Тут, возле комбайна, они и распрощались. Прокатов, пожимая огрубевшую от работы руку Гуся, сказал:
— В общем — спасибо тебе! Не обижайся, если иногда туговато приходилось: дело такое... А в будущем
году, может, снова вместе пошуруем!..
Четырнадцать километров под проливным дождем Гусь отмахал за три часа. Первым делом он забежал к
Прокатовым, и чуть не до смерти напугал внезапным появлением жену Ивана, которая подумала, что с мужем что-
то стряслось. Но узнав, в чем дело, Настасья успокоилась и заставила Гуся выпить с дороги горячего пареного
молока.
Не меньше всполошилась неожиданным приходом сына и Дарья.

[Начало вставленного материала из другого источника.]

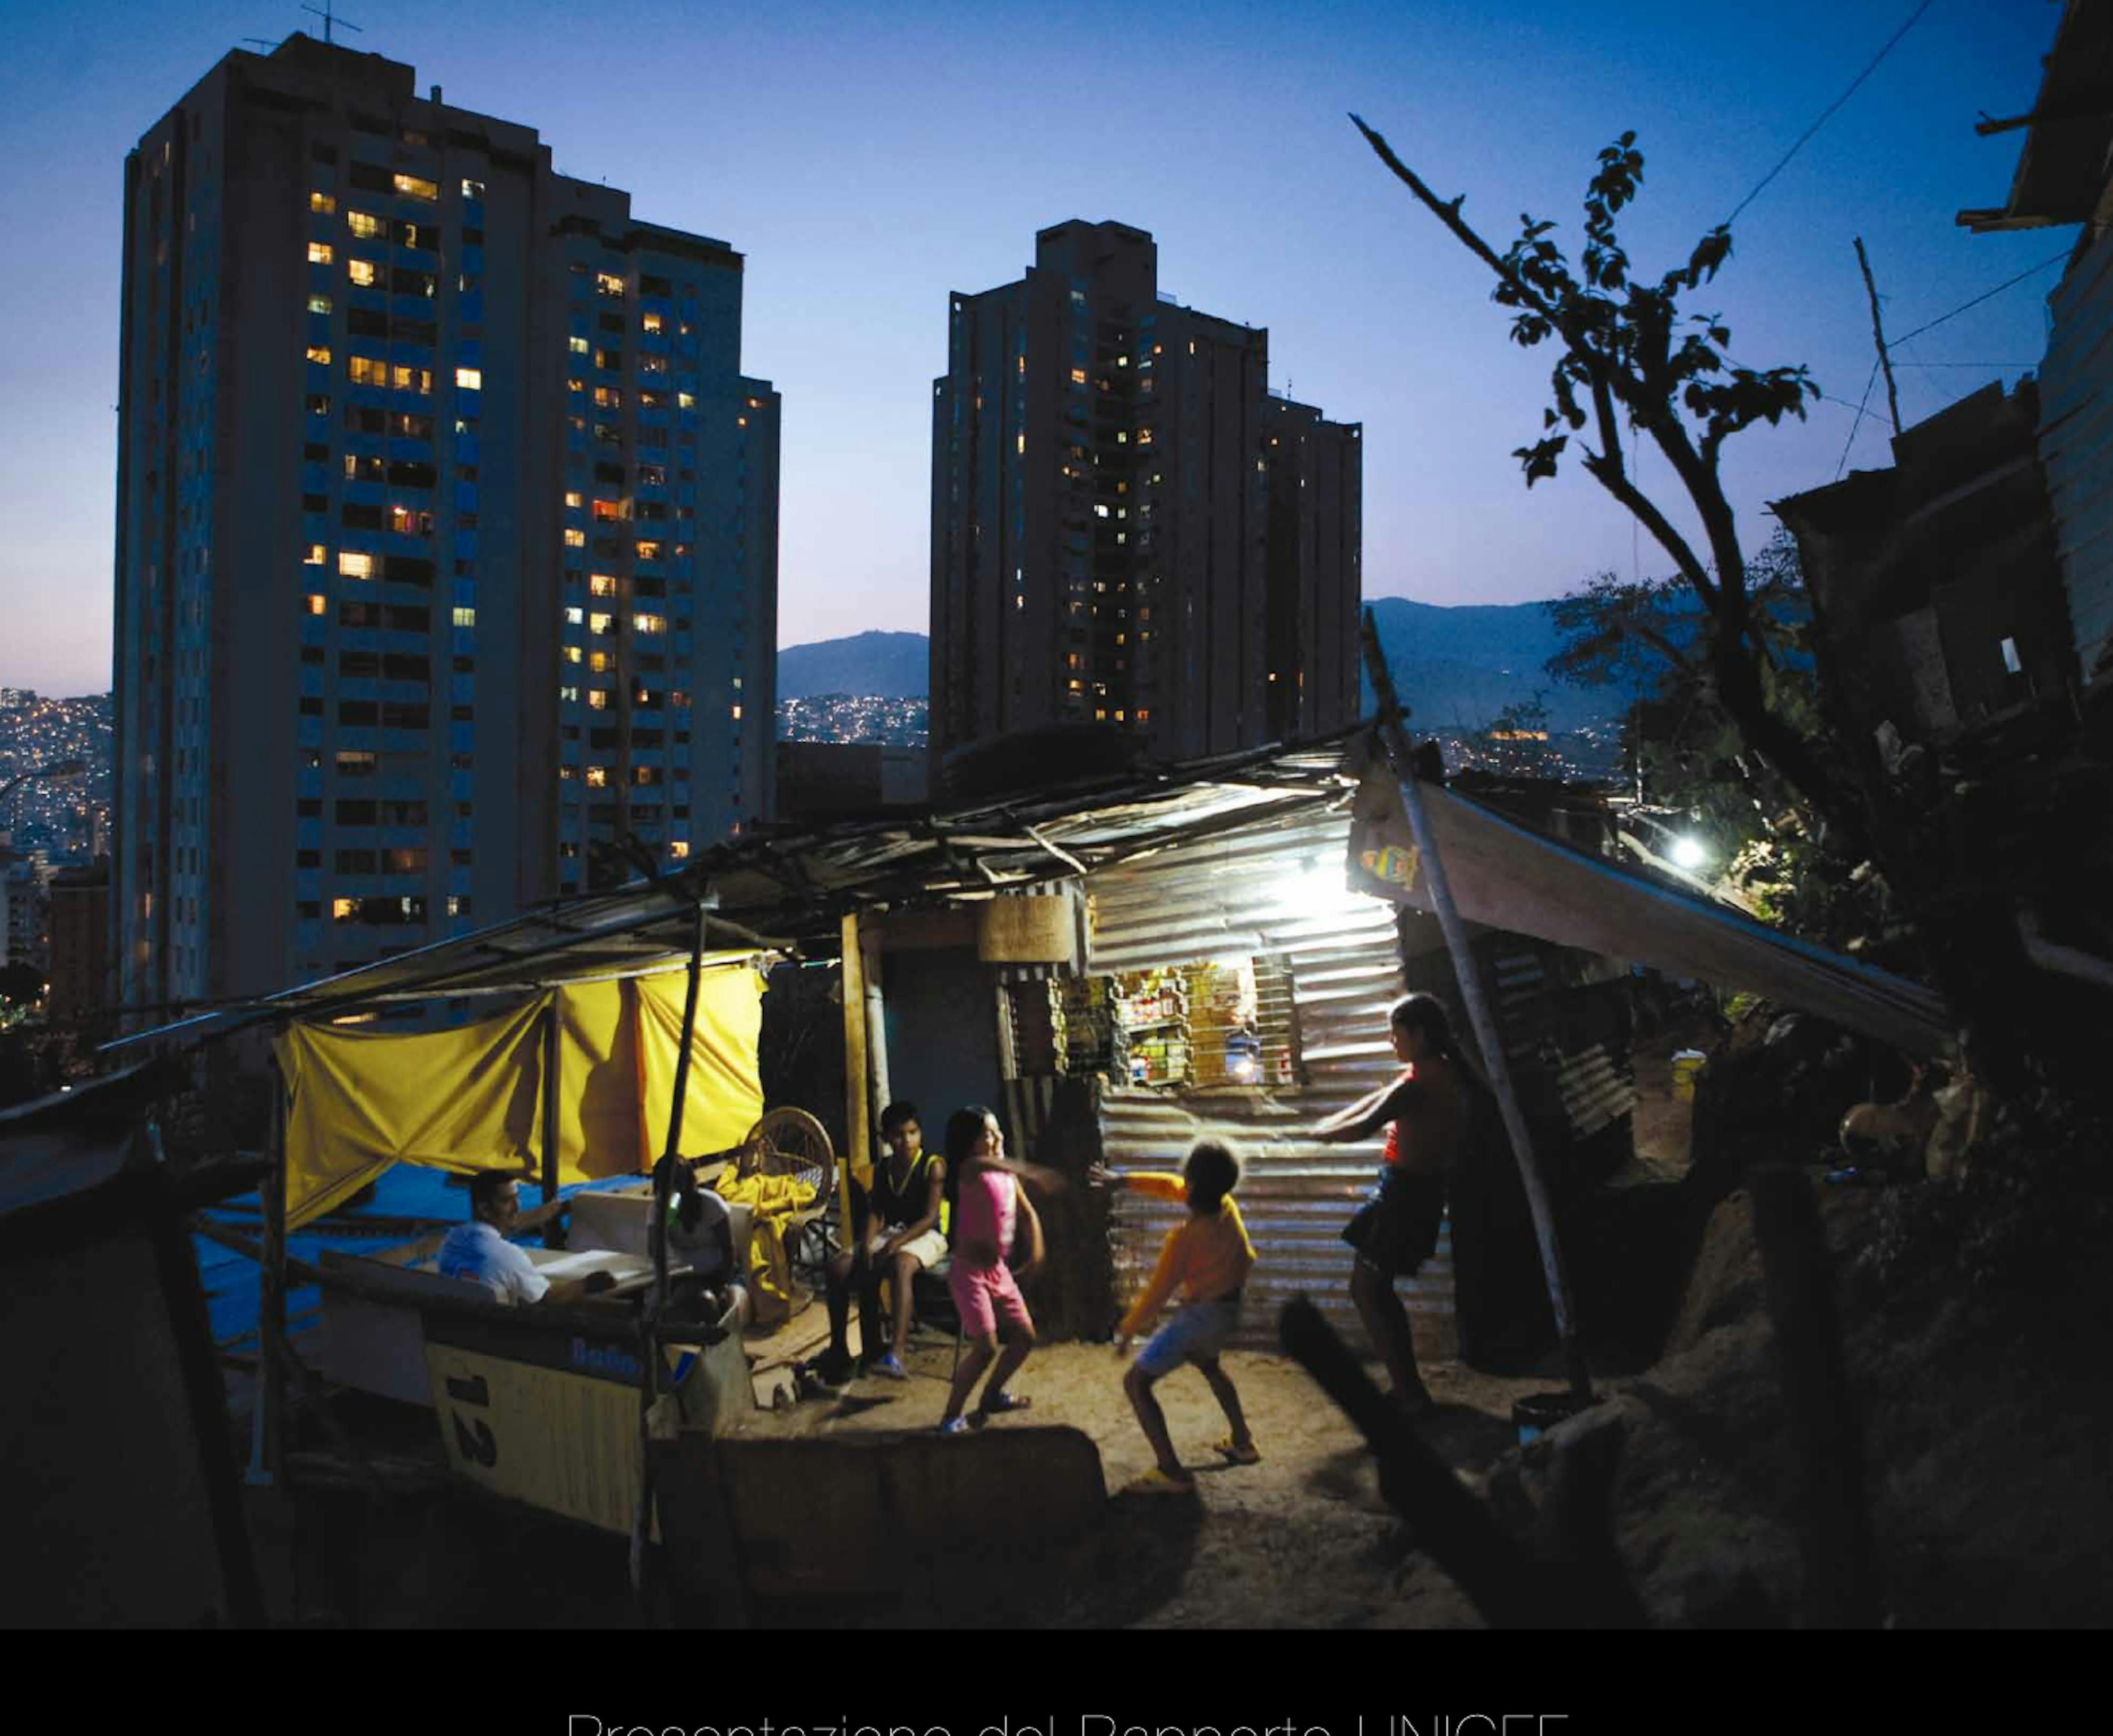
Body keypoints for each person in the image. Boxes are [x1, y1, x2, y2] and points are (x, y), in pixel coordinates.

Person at [1308, 993, 1478, 1419]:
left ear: (1418, 1034)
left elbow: (1365, 1124)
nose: (1391, 1042)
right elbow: (1373, 1102)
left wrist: (1320, 1136)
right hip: (1408, 1189)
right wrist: (1324, 1124)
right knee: (1372, 1288)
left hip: (1406, 1193)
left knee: (1368, 1289)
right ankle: (1408, 1390)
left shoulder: (1422, 1084)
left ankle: (1410, 1393)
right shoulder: (1435, 1070)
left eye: (1395, 1034)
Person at [1094, 1139, 1259, 1495]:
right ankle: (1243, 1443)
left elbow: (1156, 1294)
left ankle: (1171, 1470)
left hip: (1201, 1317)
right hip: (1229, 1310)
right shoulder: (1227, 1208)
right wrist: (1124, 1182)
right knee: (1210, 1366)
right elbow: (1172, 1188)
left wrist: (1127, 1331)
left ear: (1193, 1185)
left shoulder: (1184, 1239)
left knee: (1136, 1384)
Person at [819, 1100, 948, 1383]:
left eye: (913, 1133)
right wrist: (867, 1243)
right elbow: (877, 1211)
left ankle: (896, 1355)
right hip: (894, 1232)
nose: (907, 1140)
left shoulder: (932, 1166)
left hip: (927, 1236)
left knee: (901, 1265)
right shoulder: (884, 1169)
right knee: (838, 1267)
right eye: (900, 1135)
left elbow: (930, 1217)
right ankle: (842, 1349)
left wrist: (895, 1243)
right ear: (887, 1138)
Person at [935, 1105, 1044, 1435]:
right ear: (970, 1143)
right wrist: (1030, 1170)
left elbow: (1027, 1216)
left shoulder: (1006, 1176)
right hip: (969, 1274)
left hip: (999, 1272)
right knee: (985, 1347)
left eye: (998, 1130)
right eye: (988, 1133)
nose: (998, 1137)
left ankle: (992, 1394)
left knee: (1025, 1338)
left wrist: (1036, 1252)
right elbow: (983, 1162)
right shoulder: (971, 1171)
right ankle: (950, 1417)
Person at [438, 1172, 615, 1305]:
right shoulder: (507, 1256)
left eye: (517, 1198)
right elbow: (548, 1297)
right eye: (508, 1201)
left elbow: (511, 1224)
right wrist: (589, 1284)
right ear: (484, 1209)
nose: (518, 1206)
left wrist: (553, 1210)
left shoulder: (452, 1241)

— Господи, да откуда ты этакой взялся? — в тревоге воскликнула она. — Уж не убег ли?
— Скажешь тоже!..— обиделся Гусь. — Погода-то видишь какая! Жать-то нельзя. Вот Иван и отправил меня
домой...
— Дак чего стоишь-то? Гли-ко, с одежи-то целые ручьевины текут!
А Гусь смотрел на банки, миски и старый цинковый таз, расставленные на полу, и видел, как часто шлепались
в них с потолка тяжелые капли.
— Прохудилось крыша-то, беда как прохудилась! — вздохнула Дарья, перехватив взгляд сына. — Да и
дождь-то больно мокрой!..
Пока Гусь раздевался, она нашла сухую одежду, достала с печи теплые валенки, налила в умывальник горячей
воды, поставила самовар.
— Боле уж работать, поди, не будешь?
— Нет. Погода бы постояла, так можно бы...
— Ну и слава богу! И так уж наработался... Пять ден и до школы осталося... А вчерась ведь аванец давали.
Знаешь, сколько тебе насчитали?
— Сколько?
— И сказывать боязно. Семьдесят два рубля!.. Подумать только! — Дарья покачала головой. — Я и получать-
то их не хотела: ежели ошибка какая, дак ведь потом обратно стребуют. А кассирша-то объяснила: Ивану-то
Прокатову, говорит, аванец сто сорок четыре рубля, а Ваське твоему, говорит, половина его заработка идет... Да уж
тут я поверила, получила... Кабы не дождь, в Камчугу ладила идти. Сапоги-то купить да ботинки.